━━━ SOURCE EXTRACT

# Intelcom Delivery Times Analysis
Every time I order something from Amazon, it is delivered via a courier called Intelcom. They will send me two emails that contain some interesting metadata. From these emails I got curious about a few things:
- How long does the delivery typically take?
- How long does each driver's delivery typically take?
- Do I get the same few drivers for all my deliveries?
- Any interesting patterns in the data?
# Input Data
I got all of these emails out of my Gmail by doing a query for them, applying a label, and then using Google Takeout to extract just that label. The result is a .mbox file of 140 or so emails.
I never heard of mbox before and I was a bit surprised that Python's standard library has a parser for it (
mailbox). Okay maybe not that surprised. Python's stdlib is huge. A decade into my use of Python and I still find new stuff.
# Parsing and Analysis
The scripts are very straightforward. I'd just read them in the GitHub repo for more details. I parse the .mbox file, use regex to get stuff out of them, compile a .json file, and then run that through a chart generator script.
86 deliveries. Only 72 had both emails. I probably deleted some by accident.
# Delivery time
After receiving the first email, it takes about 109 minutes before my package is delivered. Only 72 data points but I see a bit of a normal distribution. Probably safe, for my personal needs, to use "just under 2 hours" in my mental model.
# Number of Delveries Before Mine
I was curious what governs when they send the first email and how many deliveries there are before mine. I thought that maybe they send the email when "40 deliveries are left" or something. Looks like the answer is no. The email probably goes out when theres approximately
x hours left. Or maybe a percentage of the driver's total deliveries? Dunno. Not too interested.
# Time per Delivery
I was curious if maybe I could estimate how long it takes for a driver to deliver a package, given I know how many deliveries they have to make and how long it took. There might be some signal here. I'm not too interested in being a statistician today.

━━━━━━
━━━ GIVEN ENTRIES

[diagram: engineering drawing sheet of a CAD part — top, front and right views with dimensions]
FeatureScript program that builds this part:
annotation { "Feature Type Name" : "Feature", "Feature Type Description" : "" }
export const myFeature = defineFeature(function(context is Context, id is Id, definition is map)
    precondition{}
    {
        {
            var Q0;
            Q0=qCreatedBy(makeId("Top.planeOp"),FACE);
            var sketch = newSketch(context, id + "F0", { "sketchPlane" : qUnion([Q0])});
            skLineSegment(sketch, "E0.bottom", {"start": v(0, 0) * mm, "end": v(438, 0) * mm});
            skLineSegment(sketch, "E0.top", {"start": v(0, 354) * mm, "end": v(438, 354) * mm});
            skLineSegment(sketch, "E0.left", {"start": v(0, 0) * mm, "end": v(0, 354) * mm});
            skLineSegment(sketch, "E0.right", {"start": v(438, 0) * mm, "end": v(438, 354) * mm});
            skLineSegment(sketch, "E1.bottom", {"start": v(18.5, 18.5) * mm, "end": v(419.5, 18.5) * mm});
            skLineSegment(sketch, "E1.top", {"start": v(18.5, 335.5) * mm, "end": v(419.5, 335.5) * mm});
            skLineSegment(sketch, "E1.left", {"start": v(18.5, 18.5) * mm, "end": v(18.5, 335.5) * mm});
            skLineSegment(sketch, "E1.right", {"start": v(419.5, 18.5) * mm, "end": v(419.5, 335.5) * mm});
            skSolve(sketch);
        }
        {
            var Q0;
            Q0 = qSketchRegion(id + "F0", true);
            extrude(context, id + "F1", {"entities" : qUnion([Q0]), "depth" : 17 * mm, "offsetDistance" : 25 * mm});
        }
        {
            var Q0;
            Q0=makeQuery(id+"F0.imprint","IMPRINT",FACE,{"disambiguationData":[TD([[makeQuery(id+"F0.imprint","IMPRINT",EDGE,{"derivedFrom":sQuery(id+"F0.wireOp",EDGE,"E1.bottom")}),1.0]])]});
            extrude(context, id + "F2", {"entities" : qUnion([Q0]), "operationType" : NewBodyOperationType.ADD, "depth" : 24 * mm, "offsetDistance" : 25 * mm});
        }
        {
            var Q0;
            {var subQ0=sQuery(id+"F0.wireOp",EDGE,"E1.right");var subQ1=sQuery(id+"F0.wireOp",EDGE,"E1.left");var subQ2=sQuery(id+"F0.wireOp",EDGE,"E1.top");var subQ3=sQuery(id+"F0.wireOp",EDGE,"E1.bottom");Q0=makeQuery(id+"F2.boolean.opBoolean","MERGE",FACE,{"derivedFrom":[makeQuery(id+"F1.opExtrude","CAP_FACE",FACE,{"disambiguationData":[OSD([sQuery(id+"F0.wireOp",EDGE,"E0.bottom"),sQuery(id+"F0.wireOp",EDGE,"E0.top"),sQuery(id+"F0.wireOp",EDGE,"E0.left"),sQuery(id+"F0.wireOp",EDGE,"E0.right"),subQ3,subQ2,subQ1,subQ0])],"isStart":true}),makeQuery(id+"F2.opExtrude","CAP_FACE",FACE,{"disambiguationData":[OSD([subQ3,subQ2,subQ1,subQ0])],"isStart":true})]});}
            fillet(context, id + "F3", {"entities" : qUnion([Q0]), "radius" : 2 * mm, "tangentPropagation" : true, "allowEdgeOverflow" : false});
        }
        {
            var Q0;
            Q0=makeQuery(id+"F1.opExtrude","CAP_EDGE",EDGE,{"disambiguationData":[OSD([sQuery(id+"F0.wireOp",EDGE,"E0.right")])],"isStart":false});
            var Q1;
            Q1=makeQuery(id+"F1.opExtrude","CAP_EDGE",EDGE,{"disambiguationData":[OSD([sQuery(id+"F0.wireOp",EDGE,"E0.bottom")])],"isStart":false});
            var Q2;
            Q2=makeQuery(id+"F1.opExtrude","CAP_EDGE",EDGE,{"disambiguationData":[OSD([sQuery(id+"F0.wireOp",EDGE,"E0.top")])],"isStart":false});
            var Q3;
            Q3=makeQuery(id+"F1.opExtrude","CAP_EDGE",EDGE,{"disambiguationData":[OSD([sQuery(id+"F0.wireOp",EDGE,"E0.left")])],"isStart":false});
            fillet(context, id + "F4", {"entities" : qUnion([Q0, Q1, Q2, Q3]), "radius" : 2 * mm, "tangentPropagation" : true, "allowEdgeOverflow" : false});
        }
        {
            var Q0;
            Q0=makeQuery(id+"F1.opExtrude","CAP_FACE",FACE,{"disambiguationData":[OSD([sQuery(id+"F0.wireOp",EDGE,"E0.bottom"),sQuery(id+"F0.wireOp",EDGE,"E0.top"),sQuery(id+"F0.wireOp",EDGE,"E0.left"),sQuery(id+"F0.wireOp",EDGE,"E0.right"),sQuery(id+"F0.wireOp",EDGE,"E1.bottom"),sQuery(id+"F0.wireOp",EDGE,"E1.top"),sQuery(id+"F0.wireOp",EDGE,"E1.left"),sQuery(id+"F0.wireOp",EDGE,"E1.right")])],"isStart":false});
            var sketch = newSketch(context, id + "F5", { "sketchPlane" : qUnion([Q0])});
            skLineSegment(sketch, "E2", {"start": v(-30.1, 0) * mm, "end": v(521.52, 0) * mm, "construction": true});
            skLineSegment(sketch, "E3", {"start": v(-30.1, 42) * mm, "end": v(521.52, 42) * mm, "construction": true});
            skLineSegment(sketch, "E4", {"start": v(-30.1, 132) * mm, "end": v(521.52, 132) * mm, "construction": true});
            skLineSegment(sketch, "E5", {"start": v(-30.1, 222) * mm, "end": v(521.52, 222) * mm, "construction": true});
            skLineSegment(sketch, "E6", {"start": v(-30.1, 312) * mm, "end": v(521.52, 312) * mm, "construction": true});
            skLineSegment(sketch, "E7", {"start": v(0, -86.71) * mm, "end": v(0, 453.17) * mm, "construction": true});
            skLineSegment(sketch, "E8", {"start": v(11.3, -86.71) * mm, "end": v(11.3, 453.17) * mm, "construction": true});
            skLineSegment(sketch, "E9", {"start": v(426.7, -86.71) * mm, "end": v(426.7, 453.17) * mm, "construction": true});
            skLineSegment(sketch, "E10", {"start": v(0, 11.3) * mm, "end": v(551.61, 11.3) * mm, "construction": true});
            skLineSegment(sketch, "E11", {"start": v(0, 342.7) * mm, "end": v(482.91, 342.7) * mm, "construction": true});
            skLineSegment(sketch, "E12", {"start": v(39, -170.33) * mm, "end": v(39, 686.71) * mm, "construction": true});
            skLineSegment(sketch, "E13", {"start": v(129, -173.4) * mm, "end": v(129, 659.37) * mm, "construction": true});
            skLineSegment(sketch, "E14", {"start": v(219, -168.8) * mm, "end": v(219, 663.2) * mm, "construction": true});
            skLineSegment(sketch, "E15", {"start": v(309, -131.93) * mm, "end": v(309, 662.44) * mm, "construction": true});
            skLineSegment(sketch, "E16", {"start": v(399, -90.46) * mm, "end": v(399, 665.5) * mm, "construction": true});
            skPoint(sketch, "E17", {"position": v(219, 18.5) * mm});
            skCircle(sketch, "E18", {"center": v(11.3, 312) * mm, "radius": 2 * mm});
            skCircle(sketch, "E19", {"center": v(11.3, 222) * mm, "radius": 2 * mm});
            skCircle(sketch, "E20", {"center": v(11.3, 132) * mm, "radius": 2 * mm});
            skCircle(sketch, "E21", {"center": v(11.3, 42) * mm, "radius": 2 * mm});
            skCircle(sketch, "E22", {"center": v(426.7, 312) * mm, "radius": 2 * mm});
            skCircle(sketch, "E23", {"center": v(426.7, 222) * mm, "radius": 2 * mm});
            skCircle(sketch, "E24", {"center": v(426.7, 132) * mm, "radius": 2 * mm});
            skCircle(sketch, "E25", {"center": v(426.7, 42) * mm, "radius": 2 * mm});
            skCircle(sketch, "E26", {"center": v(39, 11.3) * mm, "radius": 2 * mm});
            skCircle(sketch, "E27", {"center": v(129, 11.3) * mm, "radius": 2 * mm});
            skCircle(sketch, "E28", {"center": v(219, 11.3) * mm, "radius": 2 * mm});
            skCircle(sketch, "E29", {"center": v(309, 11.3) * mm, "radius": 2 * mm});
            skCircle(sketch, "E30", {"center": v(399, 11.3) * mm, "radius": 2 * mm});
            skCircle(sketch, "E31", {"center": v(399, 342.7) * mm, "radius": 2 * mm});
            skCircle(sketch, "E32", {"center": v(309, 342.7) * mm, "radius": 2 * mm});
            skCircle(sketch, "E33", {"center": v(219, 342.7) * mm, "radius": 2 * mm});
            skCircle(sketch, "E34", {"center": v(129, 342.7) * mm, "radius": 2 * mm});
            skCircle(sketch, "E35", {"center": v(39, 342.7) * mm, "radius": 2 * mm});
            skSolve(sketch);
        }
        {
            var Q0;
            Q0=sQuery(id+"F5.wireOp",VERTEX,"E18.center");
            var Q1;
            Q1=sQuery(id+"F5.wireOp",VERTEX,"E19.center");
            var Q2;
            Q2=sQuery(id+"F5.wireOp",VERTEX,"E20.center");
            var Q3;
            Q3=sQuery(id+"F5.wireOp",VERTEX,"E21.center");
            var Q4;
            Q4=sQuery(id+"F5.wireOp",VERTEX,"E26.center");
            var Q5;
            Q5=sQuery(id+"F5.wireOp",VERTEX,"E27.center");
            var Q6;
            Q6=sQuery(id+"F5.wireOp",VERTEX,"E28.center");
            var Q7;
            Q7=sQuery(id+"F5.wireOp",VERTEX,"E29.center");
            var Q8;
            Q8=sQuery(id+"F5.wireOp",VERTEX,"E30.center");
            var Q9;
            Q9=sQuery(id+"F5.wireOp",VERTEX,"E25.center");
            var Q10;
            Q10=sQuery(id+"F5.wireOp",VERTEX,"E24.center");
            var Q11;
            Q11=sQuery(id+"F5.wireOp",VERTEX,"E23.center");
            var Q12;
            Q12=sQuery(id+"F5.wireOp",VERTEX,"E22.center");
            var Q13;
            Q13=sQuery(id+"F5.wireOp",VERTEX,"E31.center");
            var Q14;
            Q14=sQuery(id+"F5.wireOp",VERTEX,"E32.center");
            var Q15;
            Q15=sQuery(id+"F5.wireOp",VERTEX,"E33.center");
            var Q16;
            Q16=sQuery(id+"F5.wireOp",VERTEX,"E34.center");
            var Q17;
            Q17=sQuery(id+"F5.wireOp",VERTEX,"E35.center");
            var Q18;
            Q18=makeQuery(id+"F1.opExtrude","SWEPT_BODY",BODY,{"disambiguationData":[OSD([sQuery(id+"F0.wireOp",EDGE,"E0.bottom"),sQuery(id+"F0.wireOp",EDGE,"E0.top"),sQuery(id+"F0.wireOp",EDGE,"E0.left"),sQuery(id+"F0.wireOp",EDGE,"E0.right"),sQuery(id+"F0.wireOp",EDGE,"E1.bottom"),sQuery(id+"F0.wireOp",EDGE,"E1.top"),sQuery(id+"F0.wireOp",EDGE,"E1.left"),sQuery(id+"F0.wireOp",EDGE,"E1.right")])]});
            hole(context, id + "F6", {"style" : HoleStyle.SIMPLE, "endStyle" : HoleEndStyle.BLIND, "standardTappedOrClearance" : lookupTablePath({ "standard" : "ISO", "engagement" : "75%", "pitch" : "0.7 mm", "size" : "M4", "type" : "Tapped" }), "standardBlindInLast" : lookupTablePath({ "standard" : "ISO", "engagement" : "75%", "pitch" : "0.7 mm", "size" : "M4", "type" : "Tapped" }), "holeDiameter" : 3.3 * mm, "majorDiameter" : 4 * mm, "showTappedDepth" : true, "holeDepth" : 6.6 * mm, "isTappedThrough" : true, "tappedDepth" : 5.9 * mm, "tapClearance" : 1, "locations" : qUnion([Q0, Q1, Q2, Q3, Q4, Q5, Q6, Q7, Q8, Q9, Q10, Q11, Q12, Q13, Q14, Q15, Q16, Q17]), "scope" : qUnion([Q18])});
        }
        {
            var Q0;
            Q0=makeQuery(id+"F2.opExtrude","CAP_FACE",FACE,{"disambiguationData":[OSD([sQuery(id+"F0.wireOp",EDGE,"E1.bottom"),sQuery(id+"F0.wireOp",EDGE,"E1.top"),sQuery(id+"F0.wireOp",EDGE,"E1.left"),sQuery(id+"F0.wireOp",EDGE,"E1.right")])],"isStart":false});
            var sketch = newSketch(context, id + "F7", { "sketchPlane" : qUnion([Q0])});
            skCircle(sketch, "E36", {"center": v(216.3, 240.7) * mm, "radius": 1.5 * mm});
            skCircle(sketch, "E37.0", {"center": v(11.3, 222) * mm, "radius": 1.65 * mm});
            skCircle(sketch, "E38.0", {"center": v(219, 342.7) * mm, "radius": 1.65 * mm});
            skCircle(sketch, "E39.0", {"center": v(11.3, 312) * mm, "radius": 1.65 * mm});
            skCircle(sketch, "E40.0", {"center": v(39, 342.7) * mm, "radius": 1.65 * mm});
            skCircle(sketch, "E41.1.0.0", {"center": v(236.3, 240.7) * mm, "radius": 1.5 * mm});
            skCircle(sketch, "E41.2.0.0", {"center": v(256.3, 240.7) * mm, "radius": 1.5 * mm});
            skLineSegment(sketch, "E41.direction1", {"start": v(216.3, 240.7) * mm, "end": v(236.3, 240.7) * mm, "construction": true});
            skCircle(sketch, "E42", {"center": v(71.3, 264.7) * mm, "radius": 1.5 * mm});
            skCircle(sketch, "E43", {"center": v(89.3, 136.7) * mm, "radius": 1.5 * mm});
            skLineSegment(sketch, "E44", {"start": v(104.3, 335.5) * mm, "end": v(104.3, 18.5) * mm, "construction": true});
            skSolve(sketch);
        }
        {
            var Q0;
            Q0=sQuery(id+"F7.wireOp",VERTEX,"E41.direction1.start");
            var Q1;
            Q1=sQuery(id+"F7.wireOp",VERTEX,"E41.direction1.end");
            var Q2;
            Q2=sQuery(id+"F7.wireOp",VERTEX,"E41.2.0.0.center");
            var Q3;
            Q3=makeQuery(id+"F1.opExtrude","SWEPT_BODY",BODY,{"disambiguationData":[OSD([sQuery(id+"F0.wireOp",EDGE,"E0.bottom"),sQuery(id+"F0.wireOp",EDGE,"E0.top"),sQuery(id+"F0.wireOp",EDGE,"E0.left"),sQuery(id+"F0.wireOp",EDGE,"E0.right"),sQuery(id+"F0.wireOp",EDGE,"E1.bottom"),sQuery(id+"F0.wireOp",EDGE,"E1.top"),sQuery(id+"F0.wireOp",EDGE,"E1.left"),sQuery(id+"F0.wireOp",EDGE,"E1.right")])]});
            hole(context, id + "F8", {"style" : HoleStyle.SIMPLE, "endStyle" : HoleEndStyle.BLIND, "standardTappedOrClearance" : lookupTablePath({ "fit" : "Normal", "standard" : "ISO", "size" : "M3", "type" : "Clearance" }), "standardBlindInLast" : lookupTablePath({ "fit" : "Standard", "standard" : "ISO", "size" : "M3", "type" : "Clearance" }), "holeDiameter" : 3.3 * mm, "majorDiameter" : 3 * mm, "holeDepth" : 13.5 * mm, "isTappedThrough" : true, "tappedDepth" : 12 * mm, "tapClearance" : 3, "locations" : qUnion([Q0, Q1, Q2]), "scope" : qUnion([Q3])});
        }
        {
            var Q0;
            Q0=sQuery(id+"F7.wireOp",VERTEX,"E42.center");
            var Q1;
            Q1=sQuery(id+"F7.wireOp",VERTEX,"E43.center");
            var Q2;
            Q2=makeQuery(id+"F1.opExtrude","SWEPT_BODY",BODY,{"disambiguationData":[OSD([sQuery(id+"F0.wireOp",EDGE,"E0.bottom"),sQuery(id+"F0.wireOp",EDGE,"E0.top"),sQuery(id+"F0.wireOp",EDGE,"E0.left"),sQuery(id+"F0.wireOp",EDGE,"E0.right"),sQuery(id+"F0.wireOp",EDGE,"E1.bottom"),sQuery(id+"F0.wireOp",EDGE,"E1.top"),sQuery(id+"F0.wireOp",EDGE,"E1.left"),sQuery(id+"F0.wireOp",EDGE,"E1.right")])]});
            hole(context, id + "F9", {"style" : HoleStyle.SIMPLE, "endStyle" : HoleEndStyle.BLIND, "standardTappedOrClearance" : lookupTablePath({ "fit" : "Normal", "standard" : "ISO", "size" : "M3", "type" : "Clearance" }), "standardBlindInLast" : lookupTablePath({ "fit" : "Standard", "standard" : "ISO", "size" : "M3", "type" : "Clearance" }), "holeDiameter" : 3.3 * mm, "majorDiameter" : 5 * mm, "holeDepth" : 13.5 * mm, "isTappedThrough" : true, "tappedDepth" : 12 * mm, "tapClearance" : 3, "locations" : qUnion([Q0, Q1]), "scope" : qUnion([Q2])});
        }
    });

━━━━━━

WORK ITEM: Transcribe the part of the Intelcom delivery write-up starting at "# Input Data" and ending at "chart generator script.". You can do without the records here.

YOUR SOLUTION:
# Input Data
I got all of these emails out of my Gmail by doing a query for them, applying a label, and then using Google Takeout to extract just that label. The result is a .mbox file of 140 or so emails.
I never heard of mbox before and I was a bit surprised that Python's standard library has a parser for it (
mailbox). Okay maybe not that surprised. Python's stdlib is huge. A decade into my use of Python and I still find new stuff.
# Parsing and Analysis
The scripts are very straightforward. I'd just read them in the GitHub repo for more details. I parse the .mbox file, use regex to get stuff out of them, compile a .json file, and then run that through a chart generator script.